Excerpted records:

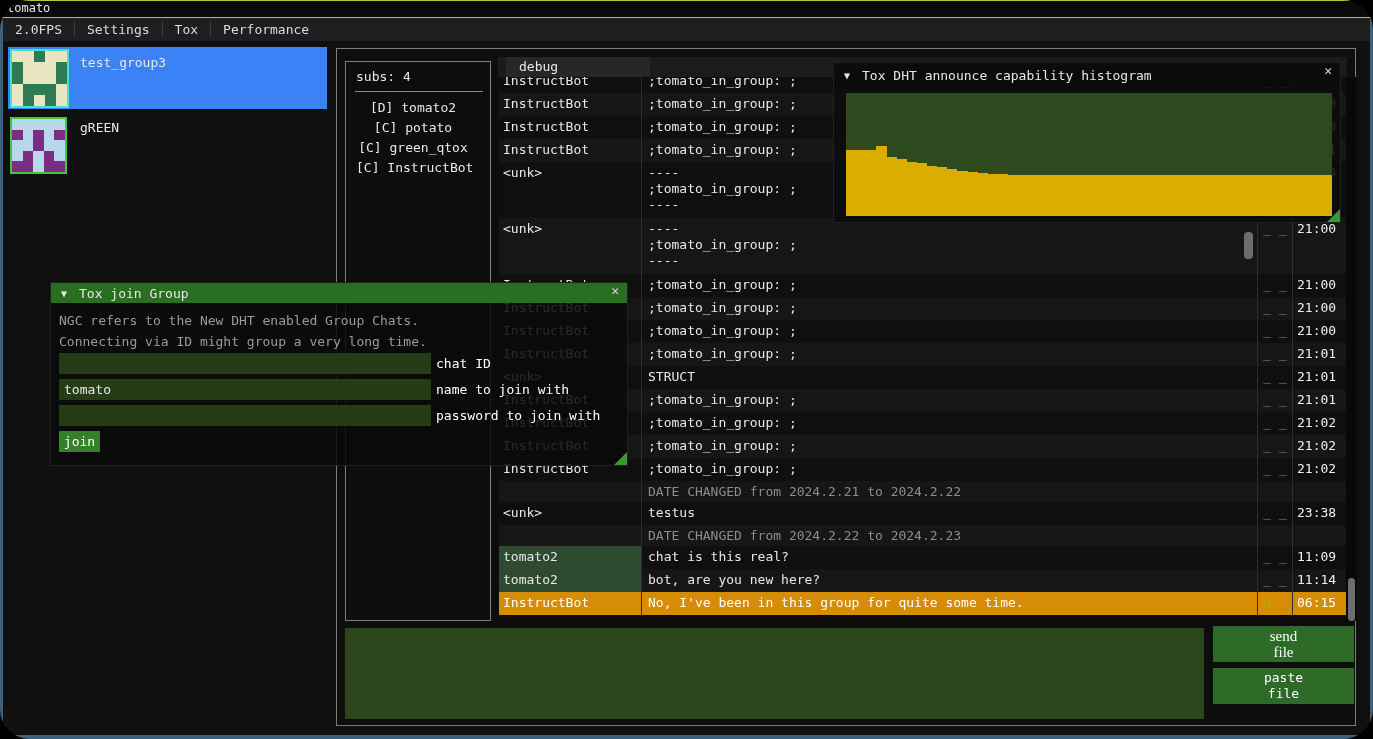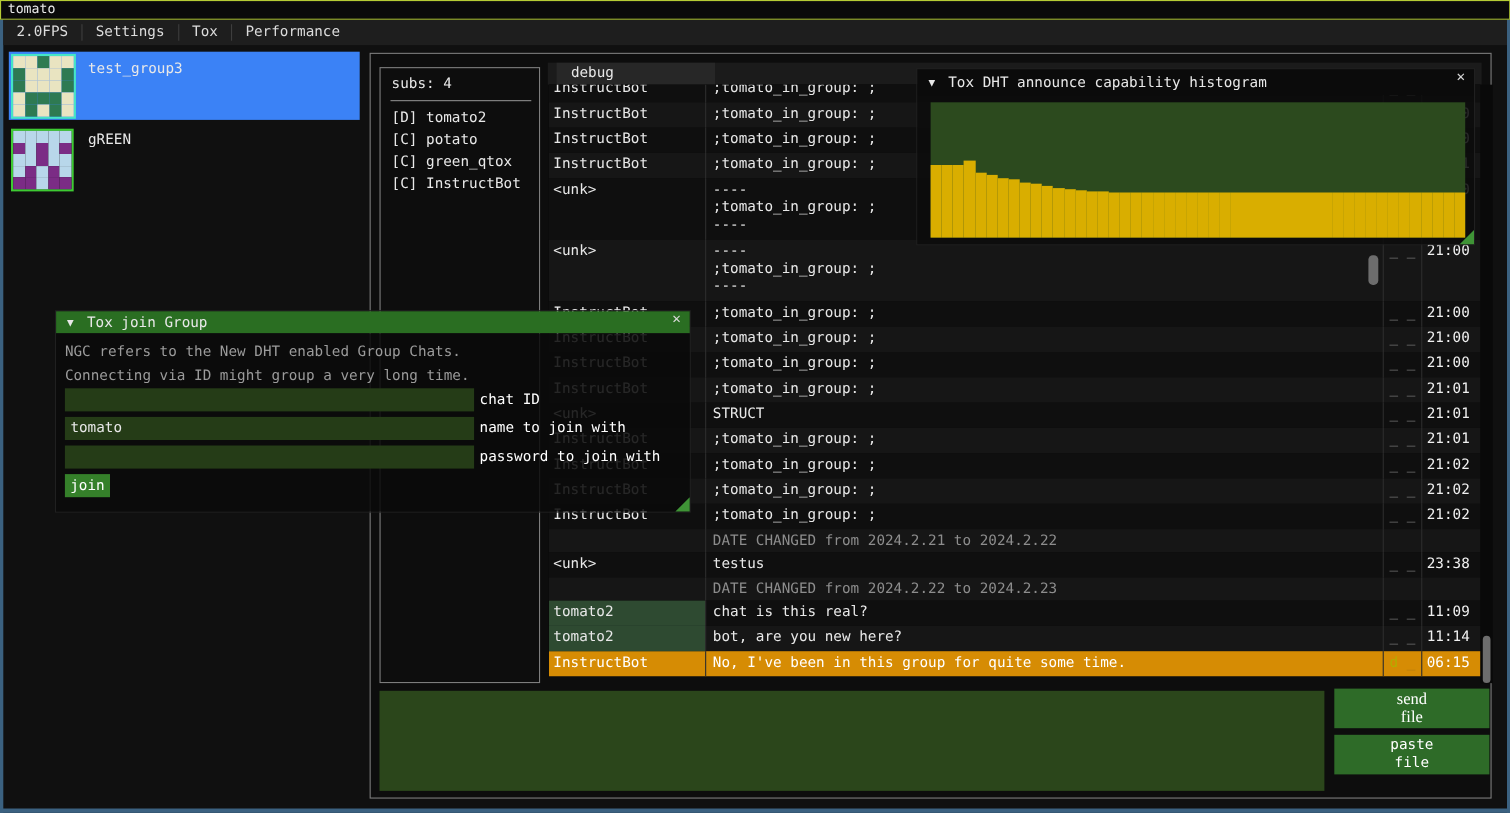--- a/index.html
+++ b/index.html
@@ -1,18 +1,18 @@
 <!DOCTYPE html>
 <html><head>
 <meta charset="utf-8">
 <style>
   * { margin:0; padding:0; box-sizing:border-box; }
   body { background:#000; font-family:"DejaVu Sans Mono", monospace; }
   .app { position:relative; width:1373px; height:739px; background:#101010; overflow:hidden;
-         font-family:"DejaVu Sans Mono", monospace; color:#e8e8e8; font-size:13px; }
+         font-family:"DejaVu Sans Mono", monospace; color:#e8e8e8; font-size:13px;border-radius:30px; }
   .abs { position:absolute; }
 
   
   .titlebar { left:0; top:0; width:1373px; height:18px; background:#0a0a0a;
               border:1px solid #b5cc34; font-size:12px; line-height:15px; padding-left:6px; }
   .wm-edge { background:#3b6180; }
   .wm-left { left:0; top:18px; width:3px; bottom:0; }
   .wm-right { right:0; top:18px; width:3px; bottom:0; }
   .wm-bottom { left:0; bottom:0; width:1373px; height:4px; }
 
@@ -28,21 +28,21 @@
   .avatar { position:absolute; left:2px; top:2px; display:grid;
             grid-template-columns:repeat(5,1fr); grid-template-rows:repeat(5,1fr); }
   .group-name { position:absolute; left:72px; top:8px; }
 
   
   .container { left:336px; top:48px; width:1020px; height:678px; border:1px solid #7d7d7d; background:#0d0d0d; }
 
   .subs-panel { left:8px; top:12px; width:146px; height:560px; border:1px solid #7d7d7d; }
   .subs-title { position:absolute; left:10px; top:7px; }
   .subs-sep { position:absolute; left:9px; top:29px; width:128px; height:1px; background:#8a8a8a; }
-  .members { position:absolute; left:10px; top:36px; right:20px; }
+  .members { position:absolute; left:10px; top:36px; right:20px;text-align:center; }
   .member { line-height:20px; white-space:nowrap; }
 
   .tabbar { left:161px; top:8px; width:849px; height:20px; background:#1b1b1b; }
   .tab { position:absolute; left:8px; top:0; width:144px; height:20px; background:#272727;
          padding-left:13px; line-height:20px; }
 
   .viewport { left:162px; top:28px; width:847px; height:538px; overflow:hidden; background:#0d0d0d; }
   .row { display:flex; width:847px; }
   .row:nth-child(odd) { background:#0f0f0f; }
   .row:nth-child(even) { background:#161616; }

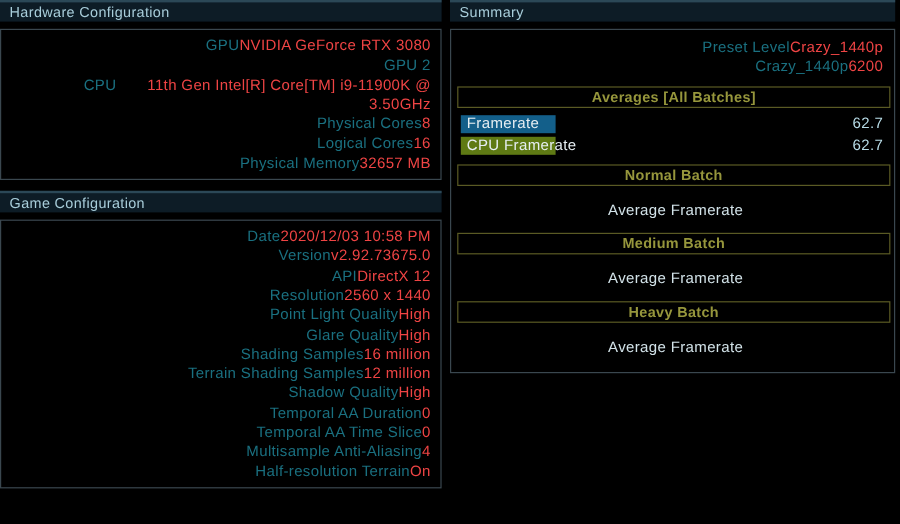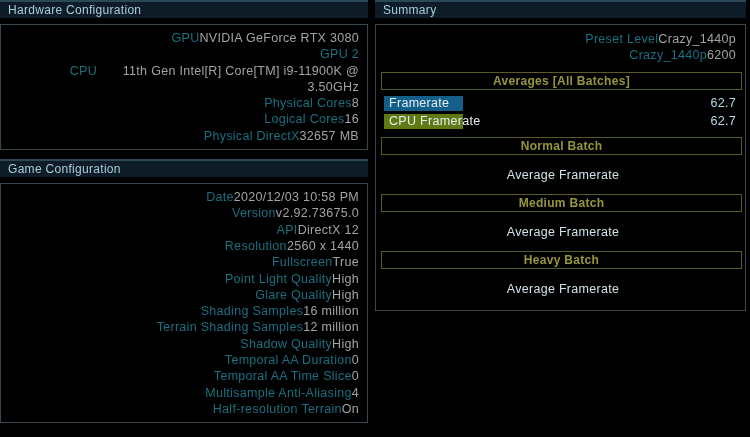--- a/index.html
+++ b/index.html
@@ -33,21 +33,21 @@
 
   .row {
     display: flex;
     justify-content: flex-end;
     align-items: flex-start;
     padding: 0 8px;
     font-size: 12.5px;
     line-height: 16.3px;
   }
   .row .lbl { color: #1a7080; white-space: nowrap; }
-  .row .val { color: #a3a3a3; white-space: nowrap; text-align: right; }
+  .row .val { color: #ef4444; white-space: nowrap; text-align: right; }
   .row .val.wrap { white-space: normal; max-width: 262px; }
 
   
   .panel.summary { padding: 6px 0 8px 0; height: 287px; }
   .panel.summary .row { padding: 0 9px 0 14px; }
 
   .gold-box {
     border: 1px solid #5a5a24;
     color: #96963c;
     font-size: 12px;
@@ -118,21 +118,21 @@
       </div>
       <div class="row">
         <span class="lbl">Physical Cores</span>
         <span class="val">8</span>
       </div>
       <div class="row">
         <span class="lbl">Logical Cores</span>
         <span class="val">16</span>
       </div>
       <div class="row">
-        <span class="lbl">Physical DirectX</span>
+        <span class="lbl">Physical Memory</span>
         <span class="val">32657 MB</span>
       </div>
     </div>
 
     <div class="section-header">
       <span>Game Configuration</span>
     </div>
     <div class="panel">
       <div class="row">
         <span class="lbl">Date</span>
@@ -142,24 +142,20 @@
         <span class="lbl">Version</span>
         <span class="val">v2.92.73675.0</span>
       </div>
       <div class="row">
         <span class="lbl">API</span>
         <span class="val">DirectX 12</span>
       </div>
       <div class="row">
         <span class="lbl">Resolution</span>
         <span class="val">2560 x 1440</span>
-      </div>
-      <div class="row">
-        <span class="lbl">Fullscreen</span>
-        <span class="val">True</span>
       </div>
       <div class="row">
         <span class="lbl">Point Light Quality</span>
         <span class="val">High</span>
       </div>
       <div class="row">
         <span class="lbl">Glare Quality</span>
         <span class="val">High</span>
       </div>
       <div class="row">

Task description: Give all of the material again, exactly, apart from the pictures.

Reply to the task:
--- a/index.html
+++ b/index.html
@@ -1,18 +1,18 @@
 <!DOCTYPE html>
 <html><head>
 <meta charset="utf-8">
 <style>
   * { margin:0; padding:0; box-sizing:border-box; }
   body { background:#000; font-family:"DejaVu Sans Mono", monospace; }
   .app { position:relative; width:1373px; height:739px; background:#101010; overflow:hidden;
-         font-family:"DejaVu Sans Mono", monospace; color:#e8e8e8; font-size:13px; }
+         font-family:"DejaVu Sans Mono", monospace; color:#e8e8e8; font-size:13px;border-radius:30px; }
   .abs { position:absolute; }
 
   
   .titlebar { left:0; top:0; width:1373px; height:18px; background:#0a0a0a;
               border:1px solid #b5cc34; font-size:12px; line-height:15px; padding-left:6px; }
   .wm-edge { background:#3b6180; }
   .wm-left { left:0; top:18px; width:3px; bottom:0; }
   .wm-right { right:0; top:18px; width:3px; bottom:0; }
   .wm-bottom { left:0; bottom:0; width:1373px; height:4px; }
 
@@ -28,21 +28,21 @@
   .avatar { position:absolute; left:2px; top:2px; display:grid;
             grid-template-columns:repeat(5,1fr); grid-template-rows:repeat(5,1fr); }
   .group-name { position:absolute; left:72px; top:8px; }
 
   
   .container { left:336px; top:48px; width:1020px; height:678px; border:1px solid #7d7d7d; background:#0d0d0d; }
 
   .subs-panel { left:8px; top:12px; width:146px; height:560px; border:1px solid #7d7d7d; }
   .subs-title { position:absolute; left:10px; top:7px; }
   .subs-sep { position:absolute; left:9px; top:29px; width:128px; height:1px; background:#8a8a8a; }
-  .members { position:absolute; left:10px; top:36px; right:20px; }
+  .members { position:absolute; left:10px; top:36px; right:20px;text-align:center; }
   .member { line-height:20px; white-space:nowrap; }
 
   .tabbar { left:161px; top:8px; width:849px; height:20px; background:#1b1b1b; }
   .tab { position:absolute; left:8px; top:0; width:144px; height:20px; background:#272727;
          padding-left:13px; line-height:20px; }
 
   .viewport { left:162px; top:28px; width:847px; height:538px; overflow:hidden; background:#0d0d0d; }
   .row { display:flex; width:847px; }
   .row:nth-child(odd) { background:#0f0f0f; }
   .row:nth-child(even) { background:#161616; }

--- a/index.html
+++ b/index.html
@@ -33,21 +33,21 @@
 
   .row {
     display: flex;
     justify-content: flex-end;
     align-items: flex-start;
     padding: 0 8px;
     font-size: 12.5px;
     line-height: 16.3px;
   }
   .row .lbl { color: #1a7080; white-space: nowrap; }
-  .row .val { color: #a3a3a3; white-space: nowrap; text-align: right; }
+  .row .val { color: #ef4444; white-space: nowrap; text-align: right; }
   .row .val.wrap { white-space: normal; max-width: 262px; }
 
   
   .panel.summary { padding: 6px 0 8px 0; height: 287px; }
   .panel.summary .row { padding: 0 9px 0 14px; }
 
   .gold-box {
     border: 1px solid #5a5a24;
     color: #96963c;
     font-size: 12px;
@@ -118,21 +118,21 @@
       </div>
       <div class="row">
         <span class="lbl">Physical Cores</span>
         <span class="val">8</span>
       </div>
       <div class="row">
         <span class="lbl">Logical Cores</span>
         <span class="val">16</span>
       </div>
       <div class="row">
-        <span class="lbl">Physical DirectX</span>
+        <span class="lbl">Physical Memory</span>
         <span class="val">32657 MB</span>
       </div>
     </div>
 
     <div class="section-header">
       <span>Game Configuration</span>
     </div>
     <div class="panel">
       <div class="row">
         <span class="lbl">Date</span>
@@ -142,24 +142,20 @@
         <span class="lbl">Version</span>
         <span class="val">v2.92.73675.0</span>
       </div>
       <div class="row">
         <span class="lbl">API</span>
         <span class="val">DirectX 12</span>
       </div>
       <div class="row">
         <span class="lbl">Resolution</span>
         <span class="val">2560 x 1440</span>
-      </div>
-      <div class="row">
-        <span class="lbl">Fullscreen</span>
-        <span class="val">True</span>
       </div>
       <div class="row">
         <span class="lbl">Point Light Quality</span>
         <span class="val">High</span>
       </div>
       <div class="row">
         <span class="lbl">Glare Quality</span>
         <span class="val">High</span>
       </div>
       <div class="row">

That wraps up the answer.